> [YOUR GOAL] From the material below, pull out each line that contains the word "name" and list those lines unchanged.

> [SUPPLIED ENTRIES]

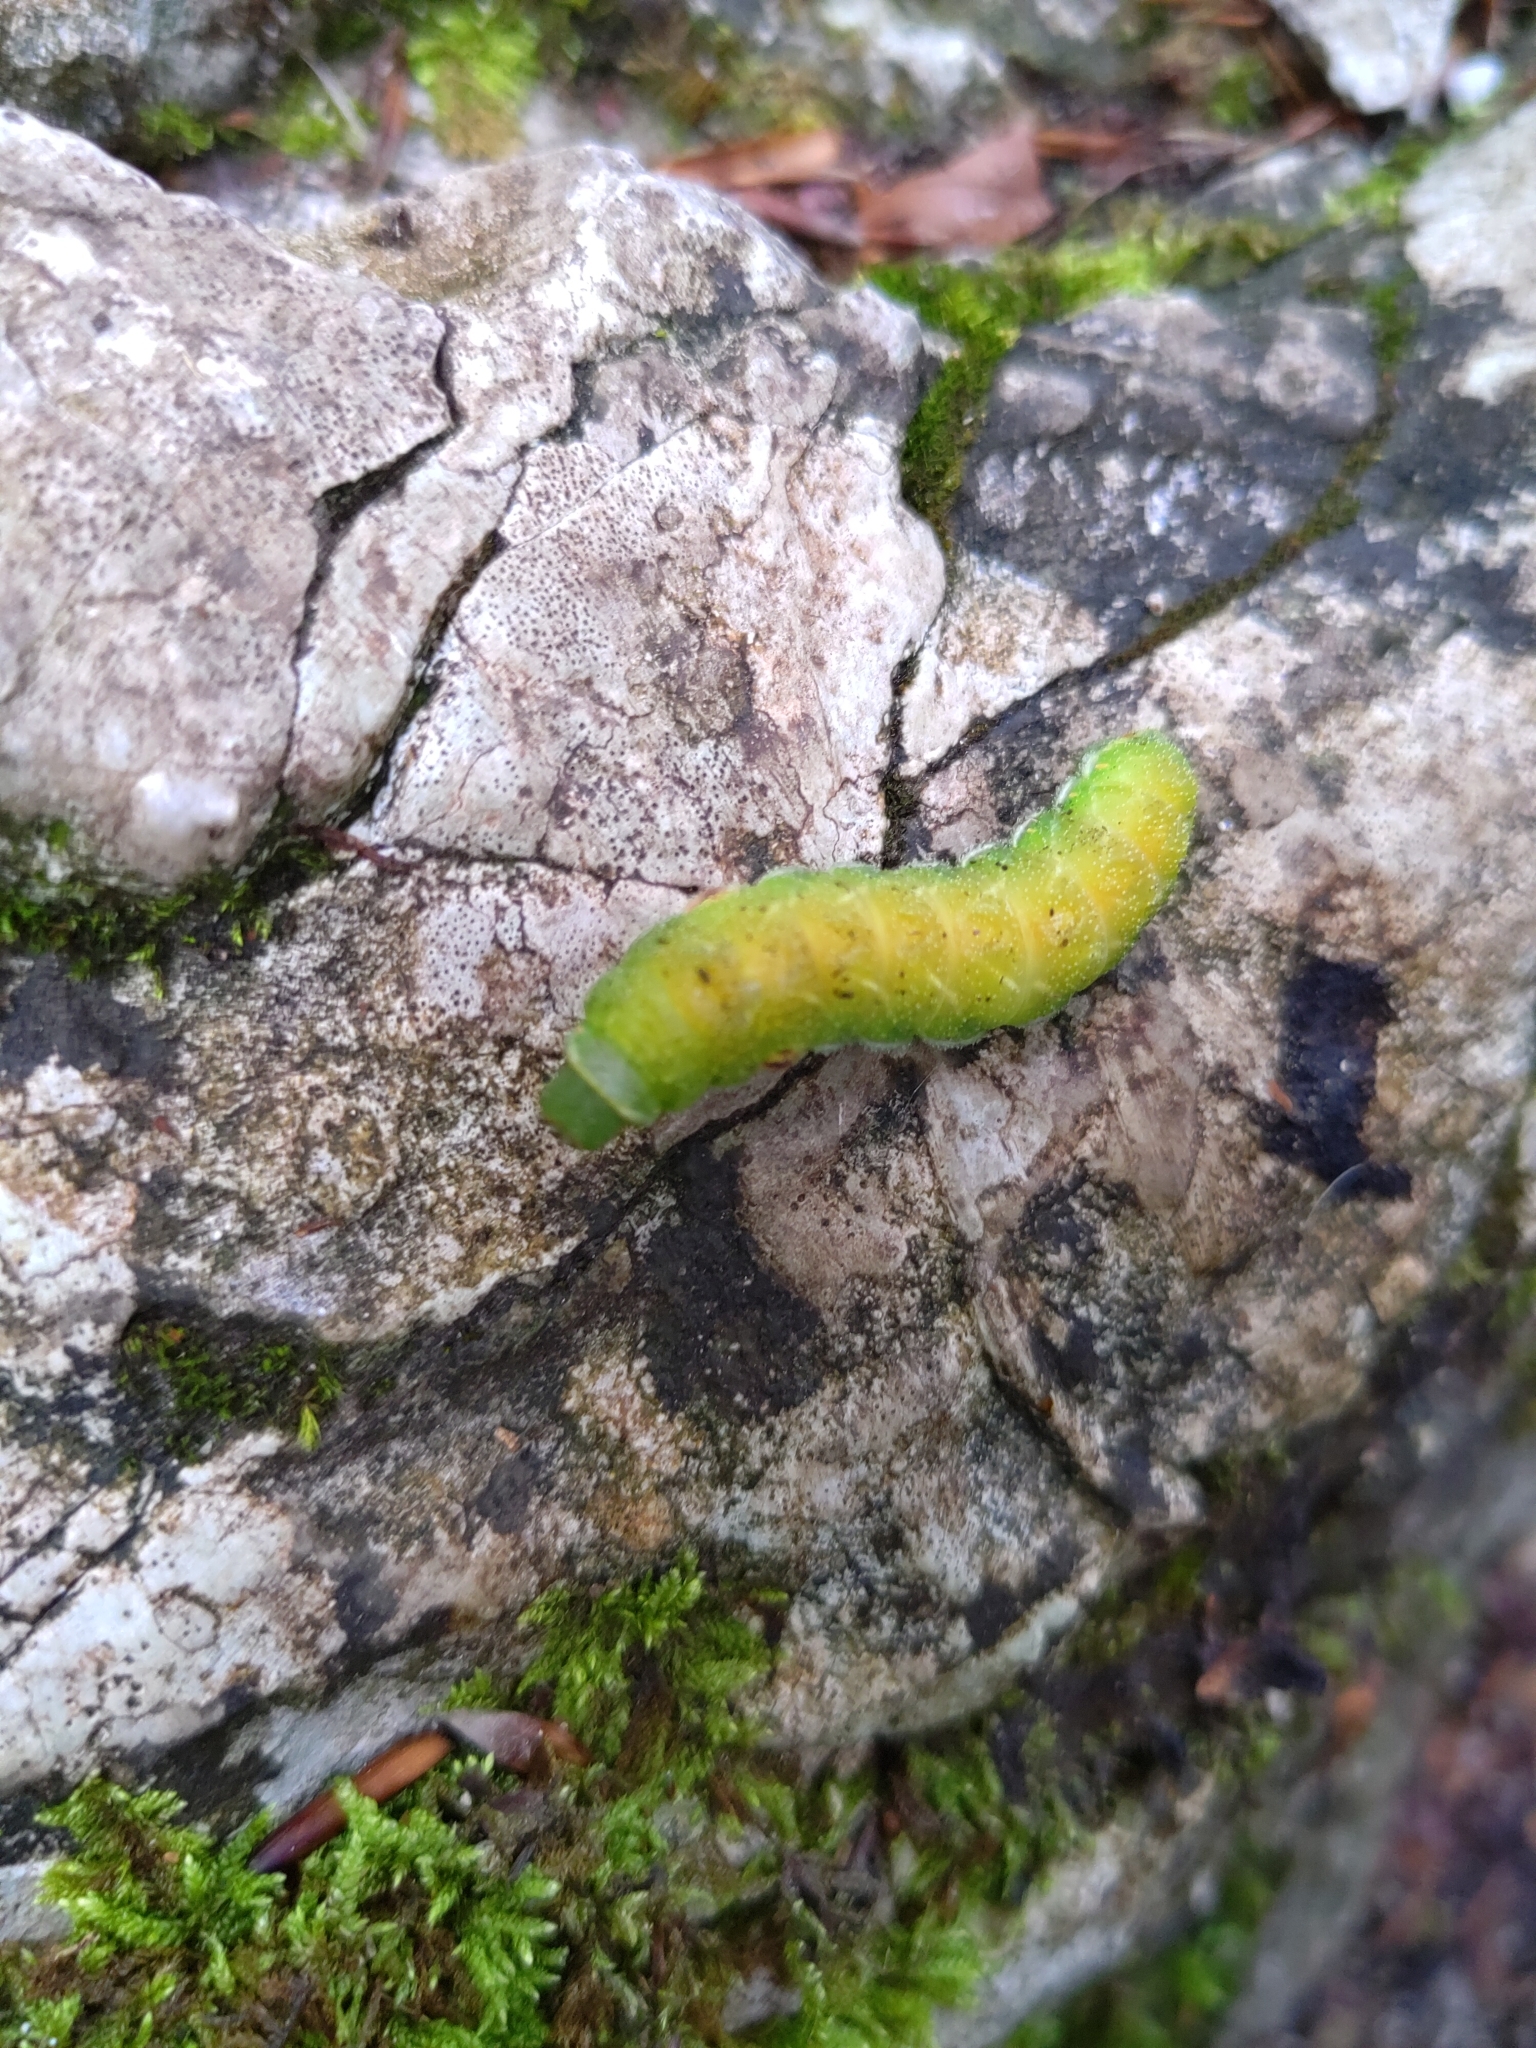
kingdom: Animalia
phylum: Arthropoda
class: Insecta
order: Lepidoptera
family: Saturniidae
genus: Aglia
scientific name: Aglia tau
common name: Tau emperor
* * *
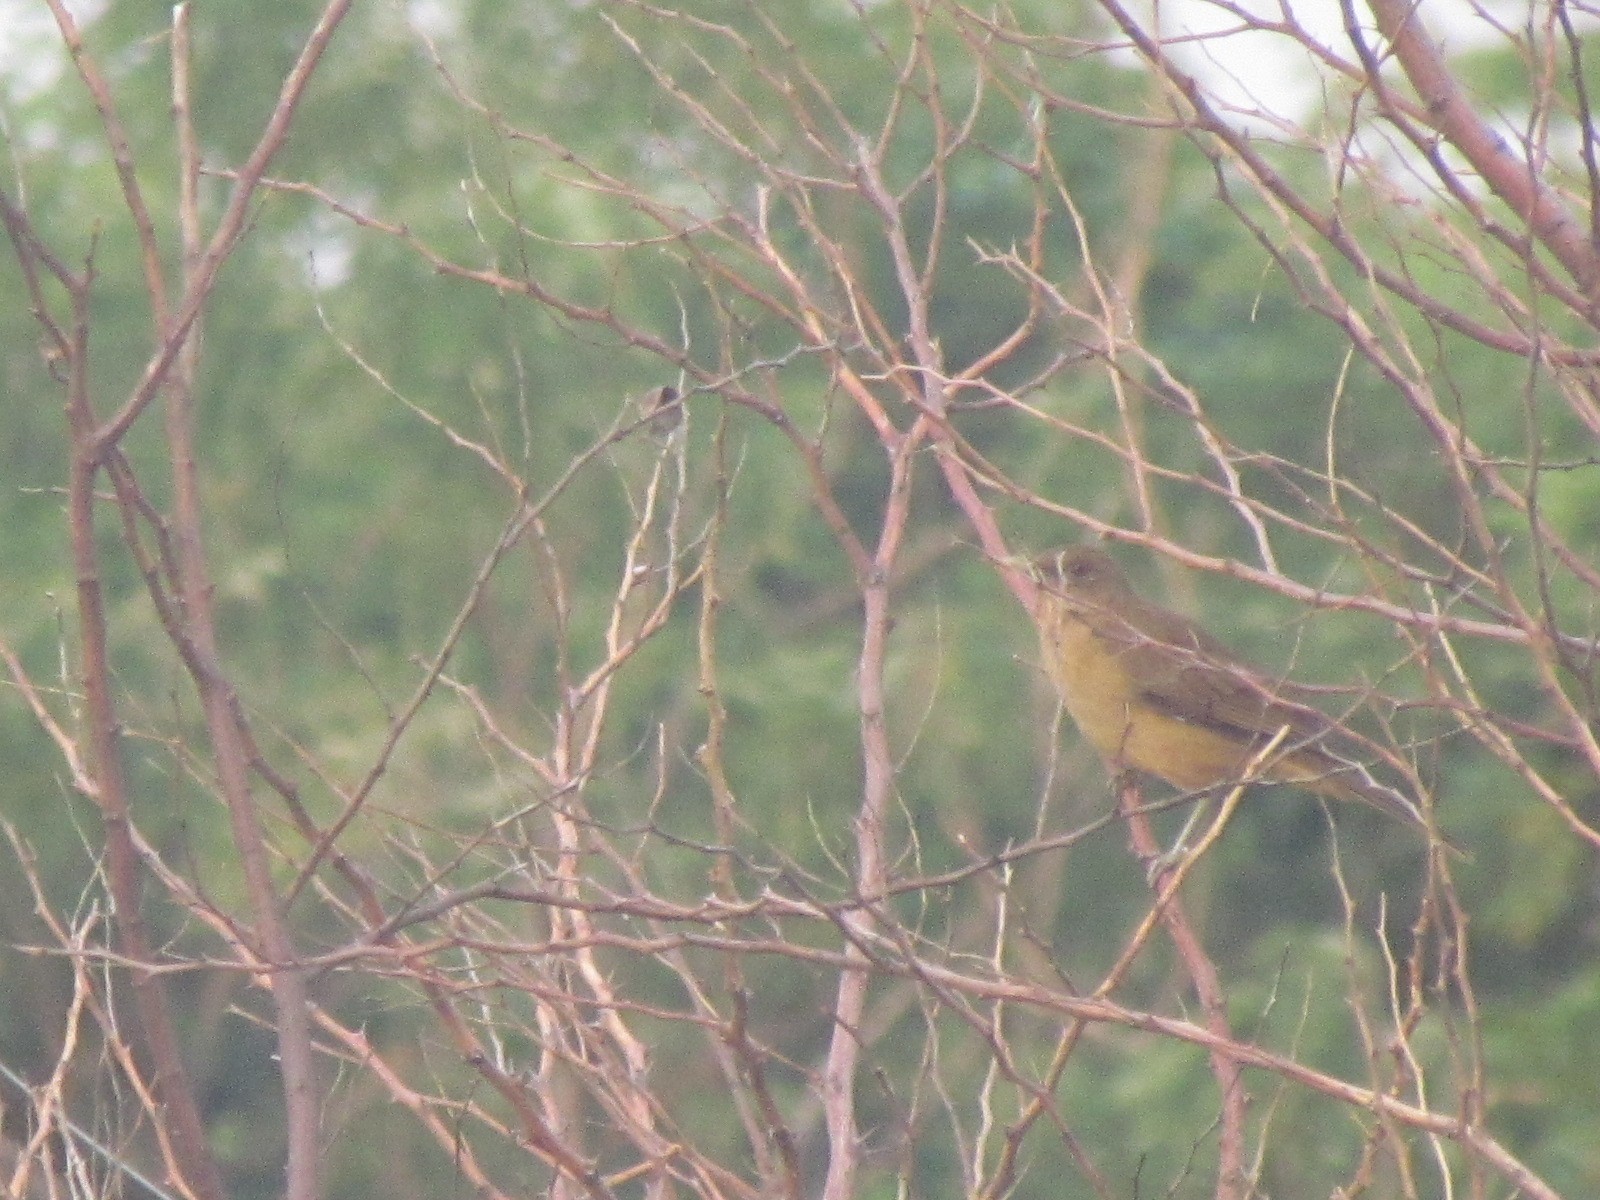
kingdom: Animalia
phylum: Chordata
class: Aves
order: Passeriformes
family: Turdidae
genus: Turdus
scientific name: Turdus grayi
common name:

> [OUTPUT]
scientific name: Aglia tau
common name: Tau emperor
scientific name: Turdus grayi
common name:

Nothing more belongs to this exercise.